A verbatim copy of the data is wanted, minus any picture in it.
*** Opening of MATERIALS PROVIDED ***
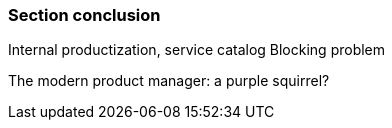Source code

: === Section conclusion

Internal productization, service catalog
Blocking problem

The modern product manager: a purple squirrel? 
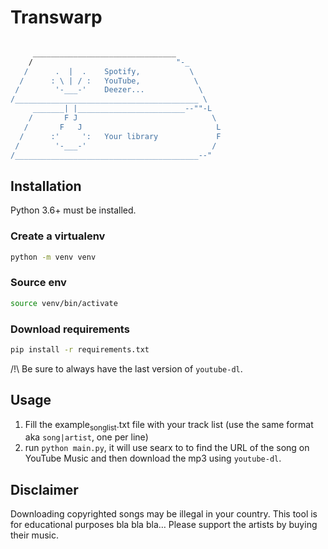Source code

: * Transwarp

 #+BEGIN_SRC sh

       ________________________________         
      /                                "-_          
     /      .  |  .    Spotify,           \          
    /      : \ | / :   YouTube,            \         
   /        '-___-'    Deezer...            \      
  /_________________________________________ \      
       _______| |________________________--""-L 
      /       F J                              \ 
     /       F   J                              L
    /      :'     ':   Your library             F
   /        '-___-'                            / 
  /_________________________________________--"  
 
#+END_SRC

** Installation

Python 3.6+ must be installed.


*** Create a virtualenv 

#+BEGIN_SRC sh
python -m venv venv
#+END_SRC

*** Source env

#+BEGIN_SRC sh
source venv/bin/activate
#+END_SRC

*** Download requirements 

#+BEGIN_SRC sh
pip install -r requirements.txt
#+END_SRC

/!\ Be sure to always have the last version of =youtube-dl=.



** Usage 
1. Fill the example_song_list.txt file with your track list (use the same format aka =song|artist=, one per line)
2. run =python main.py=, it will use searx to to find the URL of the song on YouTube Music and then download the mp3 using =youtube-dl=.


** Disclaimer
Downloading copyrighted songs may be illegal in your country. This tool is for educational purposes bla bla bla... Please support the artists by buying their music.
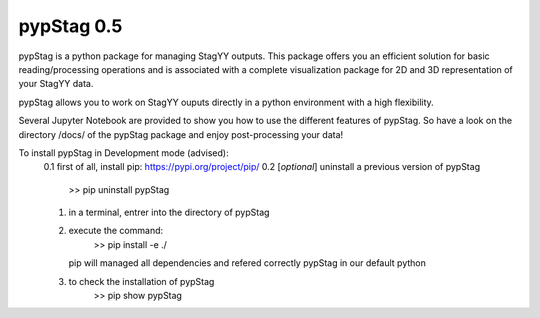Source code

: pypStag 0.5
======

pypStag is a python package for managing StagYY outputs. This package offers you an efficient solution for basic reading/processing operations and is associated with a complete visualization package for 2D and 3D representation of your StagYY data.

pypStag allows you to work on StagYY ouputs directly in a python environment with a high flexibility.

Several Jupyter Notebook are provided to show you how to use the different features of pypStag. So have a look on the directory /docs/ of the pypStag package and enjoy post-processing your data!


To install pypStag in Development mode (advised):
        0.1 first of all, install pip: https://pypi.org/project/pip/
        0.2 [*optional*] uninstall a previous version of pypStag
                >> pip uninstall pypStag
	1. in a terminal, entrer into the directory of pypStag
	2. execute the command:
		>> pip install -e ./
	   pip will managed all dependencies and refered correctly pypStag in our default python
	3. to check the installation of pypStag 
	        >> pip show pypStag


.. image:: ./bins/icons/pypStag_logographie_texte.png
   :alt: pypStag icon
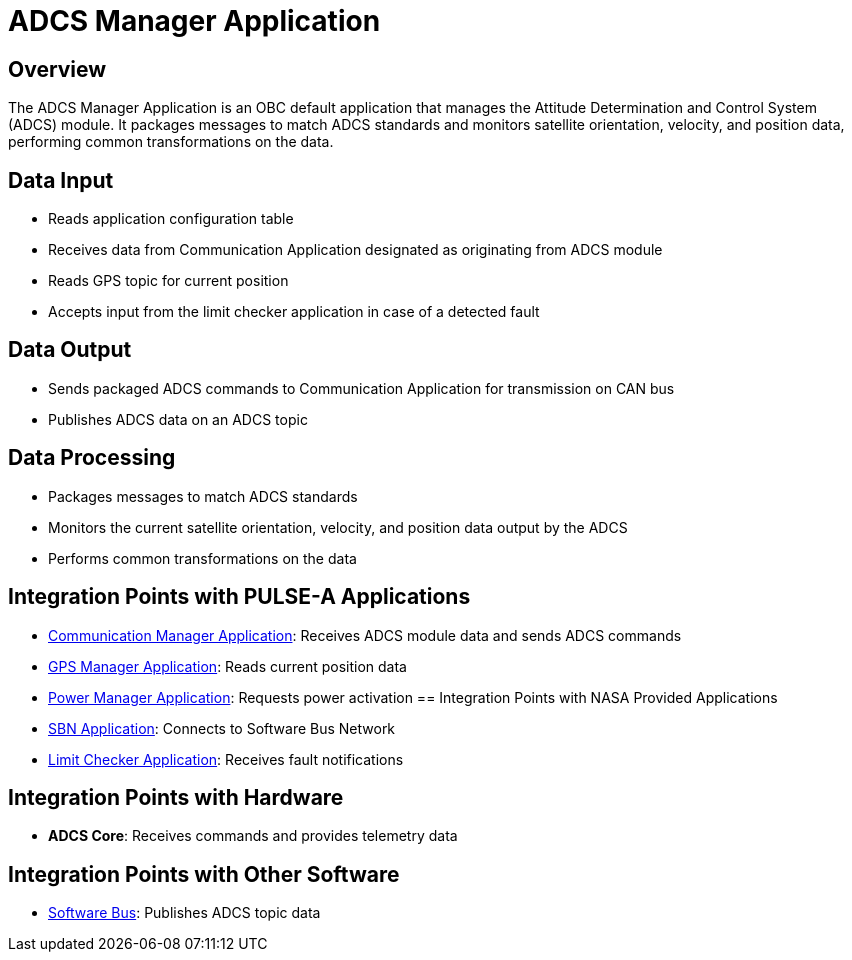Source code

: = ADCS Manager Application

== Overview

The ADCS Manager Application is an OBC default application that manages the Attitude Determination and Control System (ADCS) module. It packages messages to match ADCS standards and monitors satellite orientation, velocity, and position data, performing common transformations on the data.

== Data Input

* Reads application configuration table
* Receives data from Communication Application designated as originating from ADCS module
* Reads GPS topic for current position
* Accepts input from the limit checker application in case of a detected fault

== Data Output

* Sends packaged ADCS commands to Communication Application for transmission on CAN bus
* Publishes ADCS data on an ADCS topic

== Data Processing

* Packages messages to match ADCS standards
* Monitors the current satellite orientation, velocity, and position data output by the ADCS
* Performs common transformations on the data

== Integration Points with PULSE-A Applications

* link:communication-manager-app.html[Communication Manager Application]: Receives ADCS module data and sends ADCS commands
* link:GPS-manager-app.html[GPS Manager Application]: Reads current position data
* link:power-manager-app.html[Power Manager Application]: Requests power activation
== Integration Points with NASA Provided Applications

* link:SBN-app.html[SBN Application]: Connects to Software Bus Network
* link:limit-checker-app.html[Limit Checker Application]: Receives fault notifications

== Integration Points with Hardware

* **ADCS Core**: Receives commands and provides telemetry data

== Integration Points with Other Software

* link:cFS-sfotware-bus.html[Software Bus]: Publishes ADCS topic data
*** Close of MATERIALS PROVIDED ***
**RESPONSE AREA:**
Source code

: === Section conclusion

Internal productization, service catalog
Blocking problem

The modern product manager: a purple squirrel? 
Source code

: * Transwarp

 #+BEGIN_SRC sh

       ________________________________         
      /                                "-_          
     /      .  |  .    Spotify,           \          
    /      : \ | / :   YouTube,            \         
   /        '-___-'    Deezer...            \      
  /_________________________________________ \      
       _______| |________________________--""-L 
      /       F J                              \ 
     /       F   J                              L
    /      :'     ':   Your library             F
   /        '-___-'                            / 
  /_________________________________________--"  
 
#+END_SRC

** Installation

Python 3.6+ must be installed.


*** Create a virtualenv 

#+BEGIN_SRC sh
python -m venv venv
#+END_SRC

*** Source env

#+BEGIN_SRC sh
source venv/bin/activate
#+END_SRC

*** Download requirements 

#+BEGIN_SRC sh
pip install -r requirements.txt
#+END_SRC

/!\ Be sure to always have the last version of =youtube-dl=.



** Usage 
1. Fill the example_song_list.txt file with your track list (use the same format aka =song|artist=, one per line)
2. run =python main.py=, it will use searx to to find the URL of the song on YouTube Music and then download the mp3 using =youtube-dl=.


** Disclaimer
Downloading copyrighted songs may be illegal in your country. This tool is for educational purposes bla bla bla... Please support the artists by buying their music.
Source code

: pypStag 0.5
======

pypStag is a python package for managing StagYY outputs. This package offers you an efficient solution for basic reading/processing operations and is associated with a complete visualization package for 2D and 3D representation of your StagYY data.

pypStag allows you to work on StagYY ouputs directly in a python environment with a high flexibility.

Several Jupyter Notebook are provided to show you how to use the different features of pypStag. So have a look on the directory /docs/ of the pypStag package and enjoy post-processing your data!


To install pypStag in Development mode (advised):
        0.1 first of all, install pip: https://pypi.org/project/pip/
        0.2 [*optional*] uninstall a previous version of pypStag
                >> pip uninstall pypStag
	1. in a terminal, entrer into the directory of pypStag
	2. execute the command:
		>> pip install -e ./
	   pip will managed all dependencies and refered correctly pypStag in our default python
	3. to check the installation of pypStag 
	        >> pip show pypStag


.. image:: ./bins/icons/pypStag_logographie_texte.png
   :alt: pypStag icon
Source code

: = ADCS Manager Application

== Overview

The ADCS Manager Application is an OBC default application that manages the Attitude Determination and Control System (ADCS) module. It packages messages to match ADCS standards and monitors satellite orientation, velocity, and position data, performing common transformations on the data.

== Data Input

* Reads application configuration table
* Receives data from Communication Application designated as originating from ADCS module
* Reads GPS topic for current position
* Accepts input from the limit checker application in case of a detected fault

== Data Output

* Sends packaged ADCS commands to Communication Application for transmission on CAN bus
* Publishes ADCS data on an ADCS topic

== Data Processing

* Packages messages to match ADCS standards
* Monitors the current satellite orientation, velocity, and position data output by the ADCS
* Performs common transformations on the data

== Integration Points with PULSE-A Applications

* link:communication-manager-app.html[Communication Manager Application]: Receives ADCS module data and sends ADCS commands
* link:GPS-manager-app.html[GPS Manager Application]: Reads current position data
* link:power-manager-app.html[Power Manager Application]: Requests power activation
== Integration Points with NASA Provided Applications

* link:SBN-app.html[SBN Application]: Connects to Software Bus Network
* link:limit-checker-app.html[Limit Checker Application]: Receives fault notifications

== Integration Points with Hardware

* **ADCS Core**: Receives commands and provides telemetry data

== Integration Points with Other Software

* link:cFS-sfotware-bus.html[Software Bus]: Publishes ADCS topic data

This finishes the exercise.